Quoted text =>

* * *

Friday, October 31, 2014

The Absence of Dialog

The absence of any dialog in discussion of the exploration of anomalous experiential events puzzles me when it comes to the material I have posted here. Thirty percent of the readership
spends more than a hour per visit reading this material. Promoting the exchange of ideas was one of the chief motivating factors in continuing this effort.
The old saying two heads are better than one when it comes to resolving or studying a phenomenon seems to be a common sense strategy. I know that some readers visit daily if not more frequently.
I have made a concerted effort to make the writing style used to express these concepts more lucid which was in response and consideration to well taken critiques concerning style over substance.
This is not a subject focused on popularity as in my view, the popularity of one sort of content versus another has absolutely nothing in common with it’s ability to promote ideas that represent an opportunity to explore difficult issues. That is to say, the value of the content versus it’s popularity do not, if seldom coincide.
I have also taken the step to avoid adding images as the assertion of images draws individuals seeking images not content and so consequently I know full well  in advance that this decision represents a decline in visitors but this is not the point of this exercise.

* * *

Collected material =>
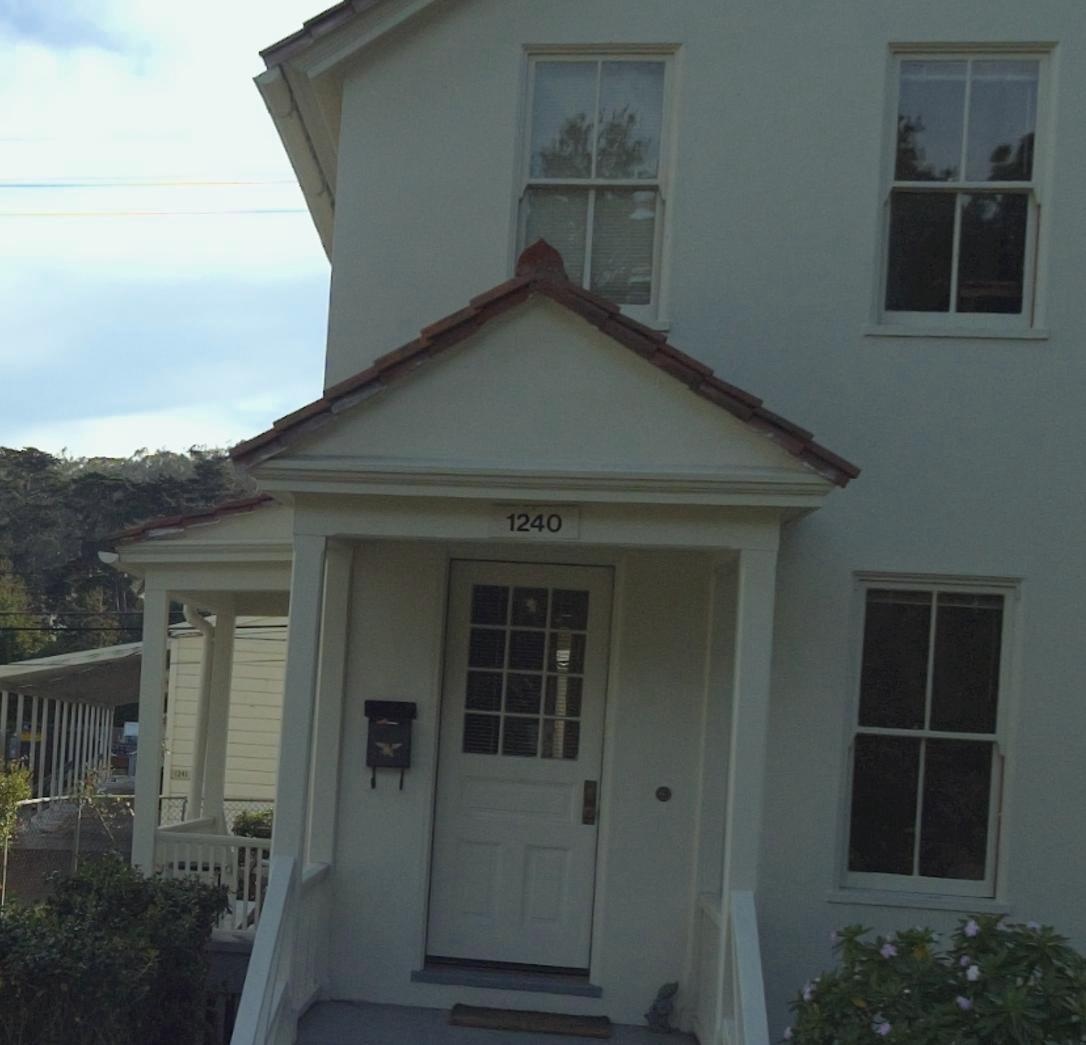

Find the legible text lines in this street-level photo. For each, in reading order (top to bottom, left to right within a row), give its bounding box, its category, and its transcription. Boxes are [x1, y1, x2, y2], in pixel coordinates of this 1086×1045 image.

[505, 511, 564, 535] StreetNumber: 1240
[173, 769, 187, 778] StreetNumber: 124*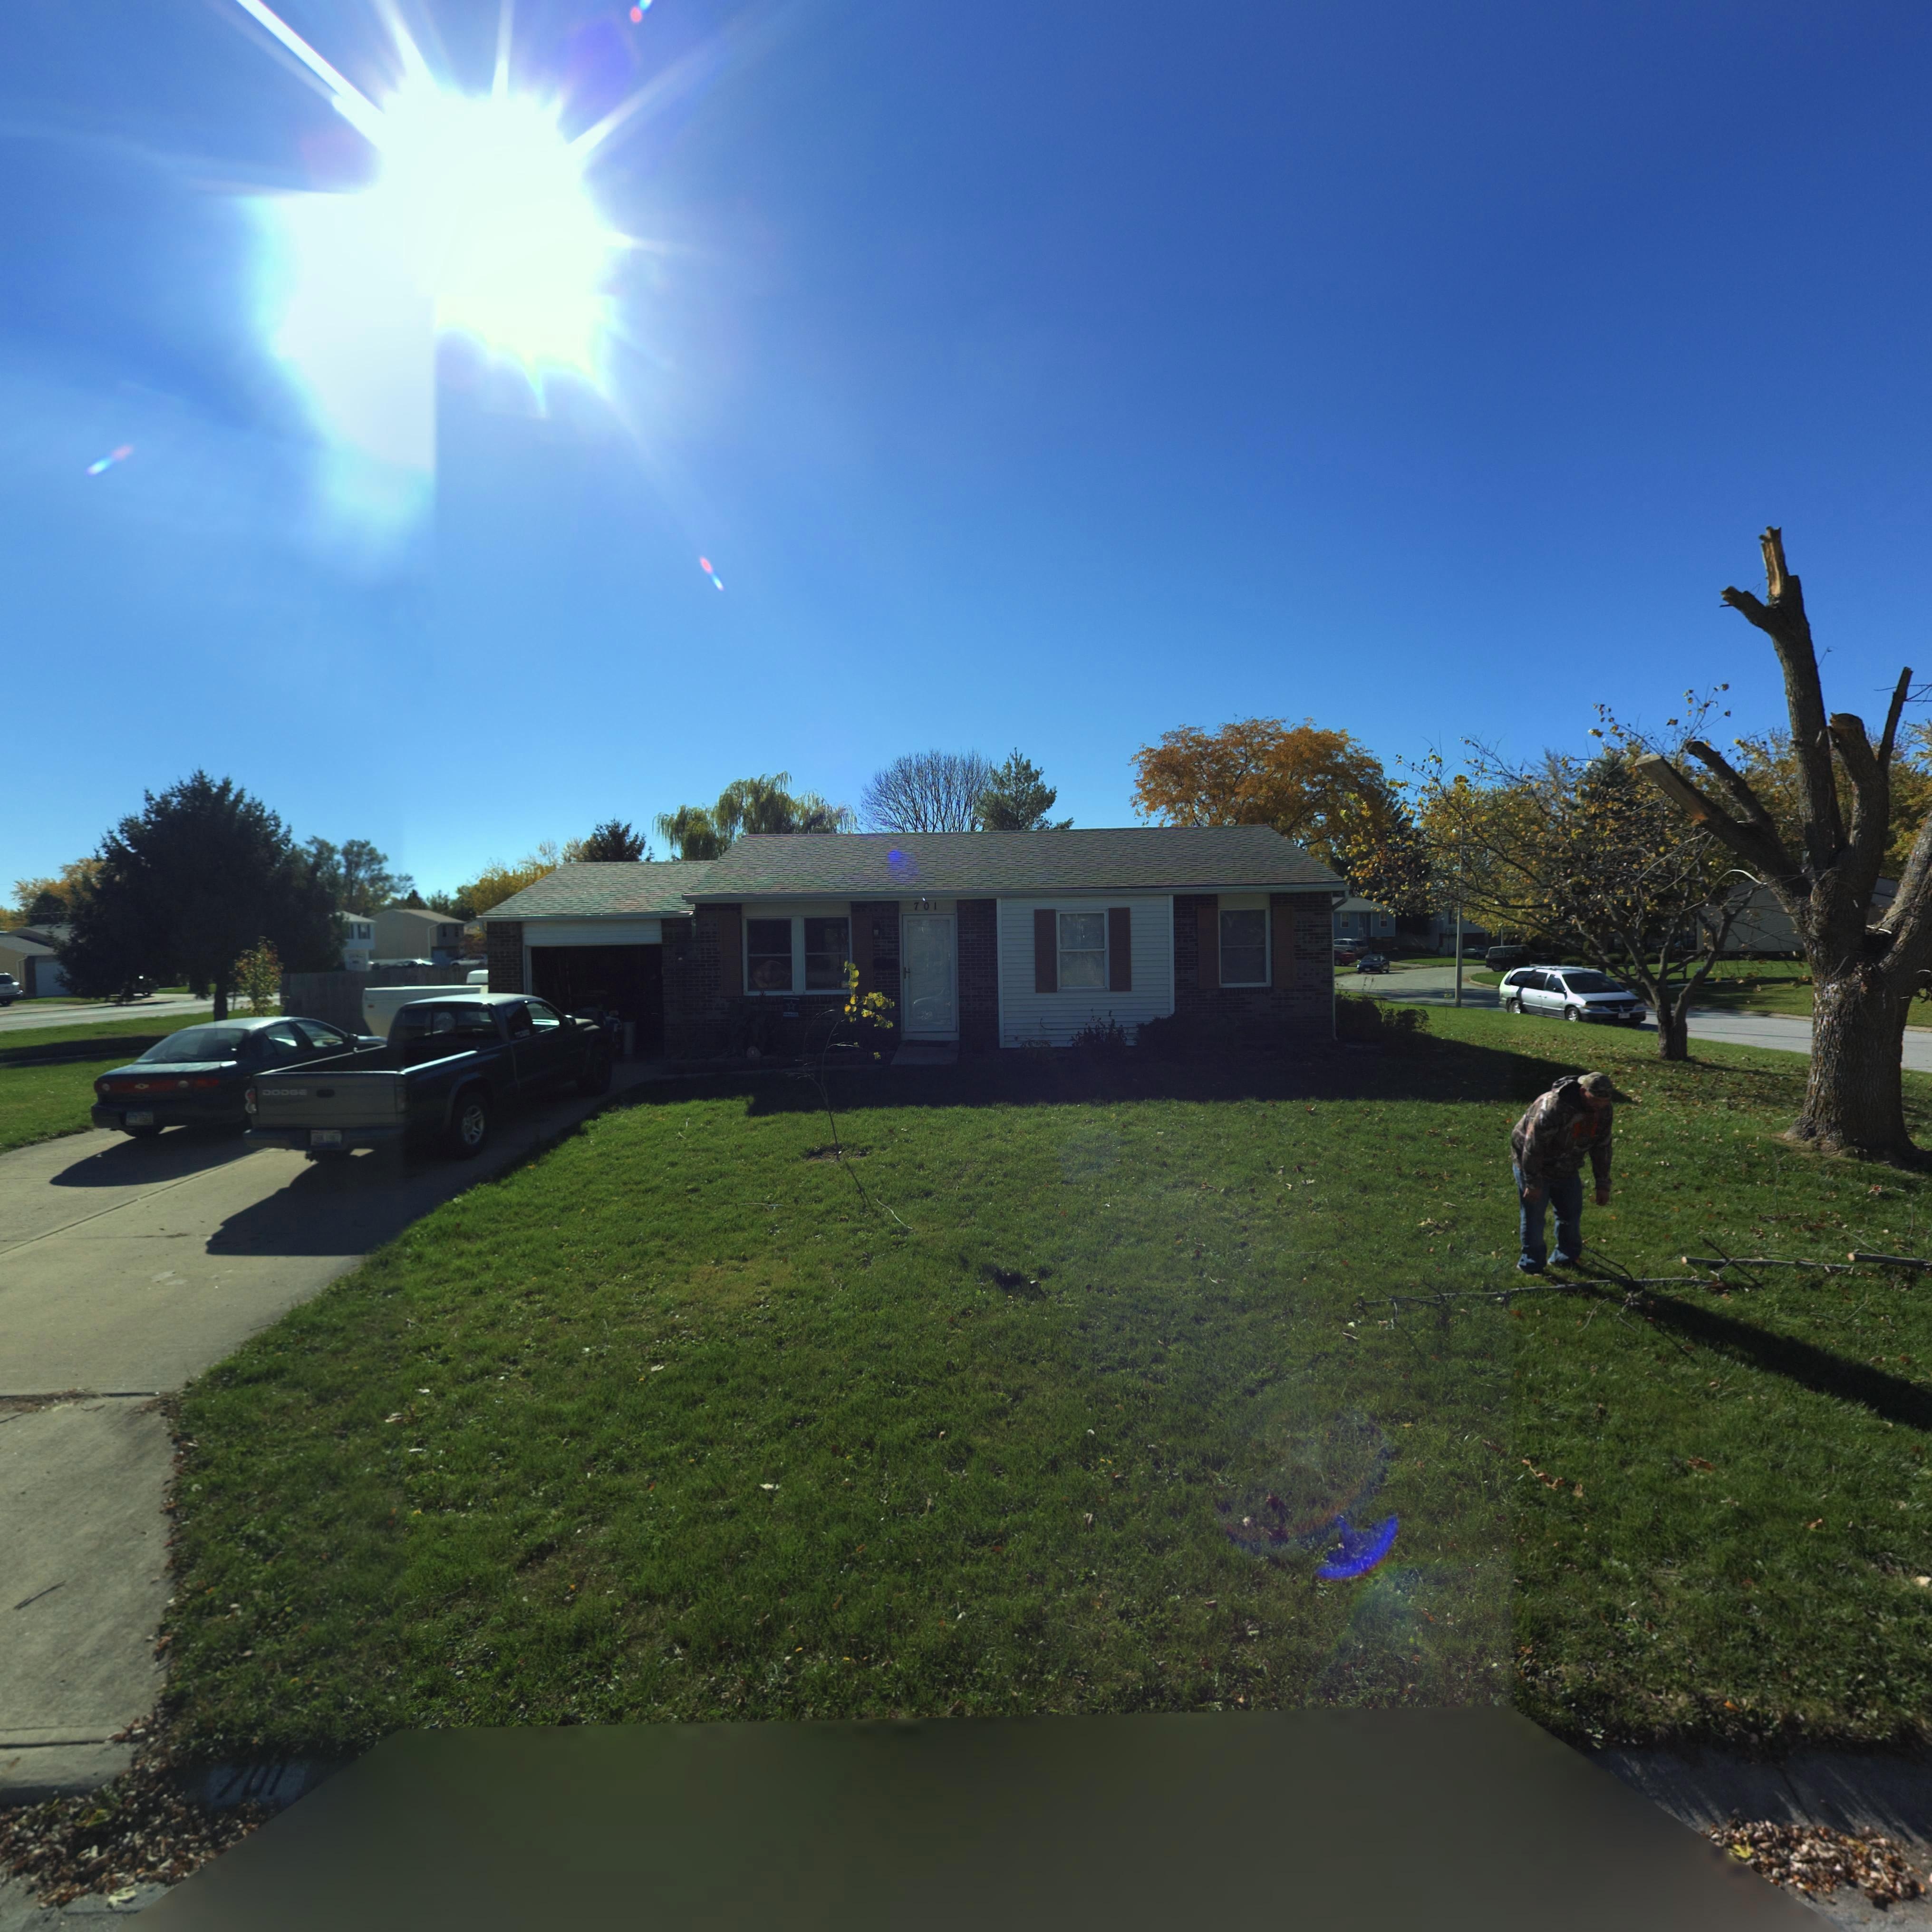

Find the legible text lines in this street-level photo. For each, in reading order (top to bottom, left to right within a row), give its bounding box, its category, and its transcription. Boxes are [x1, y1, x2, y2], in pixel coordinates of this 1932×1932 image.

* * *

Aim => Pick up the blog post on the absence of dialog where it stops, and keep writing it in the same voice.

Task response =>
Another self motivating factor in making the effort to write these short essays was to cover aspects of subjects not covered elsewhere. Therefore I perhaps wrongly assumed it would give others a platform to do the same from the perspective of a minority view,
As long time readers know , from time to time I have suspended publication under the impression that this effort failed and that placing further energy into it detracted from my other interests that produced results whereas, the evidence of a lack of dialog here suggested there was an absence of it.
Feedback in terms of covering one subject over others is also absent. Criticism is also absent as well as suggestions, or the extension of any of the theoretical concepts that are explored here.
What should I conclude?
Some acquaintances suggested that I enjoy writing as an expression and \ or past time and so consequently I will continue this blog or should continue in ny event. However I could write on other subjects but I sincerely believe there is something more important buried in the subjects covered here than my love of music, the arts in general and antique restoration as well as history and the preservation movement.
I already know my own proclivities and suspicions in regard to some of the topics covered here yet I have tried to underline them with the proviso while that is true, I don’t know anything more than anyone else. Being lauded is beside the point.
The lack of dialog here remains a mystery. I am definitely not seeking an admiration club as I do not require one to maintain my curiosity in these subjects nor do have an evangelistic urge to convert anyone to any one concept as I am as many of you know I am also self skeptical.
In spite of the absence of discussion on these topics, I continue to wonder as i wander within this transit through life while it’s lack of response in the form of an exchange of ideas remains a mystery.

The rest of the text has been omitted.